Task objective: Where the line containing "date: 6/13/2016 8:14:32 PM" appears, start repeating, and continue exactly through the last line below, adding nothing. Include no pictures.

Available data section start

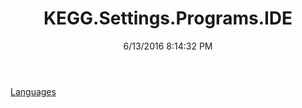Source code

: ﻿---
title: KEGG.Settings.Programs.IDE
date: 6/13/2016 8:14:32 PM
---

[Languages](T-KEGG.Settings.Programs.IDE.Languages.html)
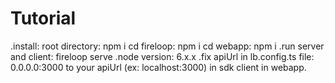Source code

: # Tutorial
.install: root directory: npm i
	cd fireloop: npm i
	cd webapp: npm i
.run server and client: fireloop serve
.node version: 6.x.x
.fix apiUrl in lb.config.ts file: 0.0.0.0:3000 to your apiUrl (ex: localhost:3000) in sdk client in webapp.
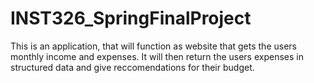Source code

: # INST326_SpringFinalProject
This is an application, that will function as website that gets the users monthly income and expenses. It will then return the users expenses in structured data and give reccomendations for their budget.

Available data section end

Reply:
date: 6/13/2016 8:14:32 PM
---

[Languages](T-KEGG.Settings.Programs.IDE.Languages.html)
Source code

: # Tutorial
.install: root directory: npm i
	cd fireloop: npm i
	cd webapp: npm i
.run server and client: fireloop serve
.node version: 6.x.x
.fix apiUrl in lb.config.ts file: 0.0.0.0:3000 to your apiUrl (ex: localhost:3000) in sdk client in webapp.
Source code

: # INST326_SpringFinalProject
This is an application, that will function as website that gets the users monthly income and expenses. It will then return the users expenses in structured data and give reccomendations for their budget.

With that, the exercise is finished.